■ Page extract
Legally blind, my mother, who has heard my voice over the past 54 years, like any other parent, can't recognize me by my voice. It hurt when she overheard me talking with relatives for a few minutes and asked me smiling and friendly, "And you are?" The relatives attributed it to the vision impairment. I would be able to recognize my close family members voices by phone without them identifying themselves. Who is in denial? Any reality checks for me out there, please. The families denial is frustrating. I wish there was compassion when I expressed my dismay with them privately. It's hard to have my mother ask who I am. My sister her POA will not answer my voice mail when I asked if my mother has been diagnosed with A or D.
All this to say, hearing can change suddenly, and even just a "moderate" loss can dramatically effect speech comprehension and recognition. Also, hearing loss can look like dementia as a result, and/or complicate and add to the burden of dementia. I agree she should have her hearing evaluated!
There's an interesting article at this address - http://www.ncbi.nlm.nih.gov/pmc/articles/PMC3170540/ - (don't know how the address will appear as I'm not sure how to add a URL other than copy and paste!) about voice processing in dementia. It's pretty difficult reading for us laypersons, but I think it might answer some of your questions.
As for your relatives being unable or unwilling to admit that your Mom might (or does) have dementia - this is very sad but not uncommon. Usually its the people who don't live near the person anymore who notice the problem first. Do you see your mother on a regular basis? If you don't, you will probably notice her problems and admit to them quicker than those who see her on a daily or weekly basis. I wish your sister was more forthcoming with you. After all, this person you care about is mother to BOTH of you. She should be willing to answer your questions. Has the fact that she is POA made her more distant with others in the family or given her the idea that she is somehow in authority over the other family members? If so, this is sad.
Most elderly have accepted their mortality and know they are going to die of something. However, older adults do not fear death as much as they fear dementia, losing control over their lives and being placed in a nursing home.
The best way to care for an elderly person with dementia is with kindness and compassion. Face each day with humor and understanding. Treat the person as a welcome and positive aspect of your life, not a burden. Most important, take care of yourself so you can take care of her.

■ Given data
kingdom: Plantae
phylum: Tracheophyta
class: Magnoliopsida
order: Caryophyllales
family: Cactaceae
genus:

■ What you need to do
1/ Write out a passage of the forum thread about dementia word for word, starting with "All this to" and going on through "her hearing evaluated!".
2/ Carry the forum thread about dementia on past its final sentence.
The material comes from a separate source.

■ Answers provided
1/
All this to say, hearing can change suddenly, and even just a "moderate" loss can dramatically effect speech comprehension and recognition. Also, hearing loss can look like dementia as a result, and/or complicate and add to the burden of dementia. I agree she should have her hearing evaluated!

2/
I feel your pain as I dealt with it as well with my mother. One day my sister,my cousin and myself went to visit, after a little time had passed I noticed that my mother was looking at me in a very confused way. Not sure what was taking place I finally spoke in to response to something that was taking place at the time. My mother pipes up and says "oh Bon I was trying to figure out who you were" it was my voice that she recognized not the physical me. While it was very confusing at the time for me I did feel a bit of relief that she was no longer confused of me. We spent the day all together with her studying my every move. My mother was full blown Alz. All I can say is don't let this be a crutch as it will get worse in time, so prepare yourself. One day she will recognize you another day she won't. I hope this kind of helps you. Take care and best wishes.
I read your profile and , sheesh, I just don't know how to help you. I believe you that your Mom may have dementia , of course, I do not know this for a fact and not recognizing your voice could be a hearing issue -has she had her hearing checked? But on your profile you said she has some of the classic paranoia symptoms and such for AD.
I did read about how you were trying to step back from being so involved in the family drama-no? Do you think you need to re-evaluate if you should be so concerned with getting your family to admit there is a problem? I am just asking-I am not saying you should -just throwing that out there.
I wonder if your family does indeed know your Mom has dementia but just is not as open about it. I wear my emotions on my sleeve. Sheesh-I will tell the bus boy my life story if he wants to hear it but a lot of people are closed off and just do not like to talk about things. Like my sister. We butted heads for so long because she kept things bottled up and I am a tornado of emotion. Same parents-different personalities for sure!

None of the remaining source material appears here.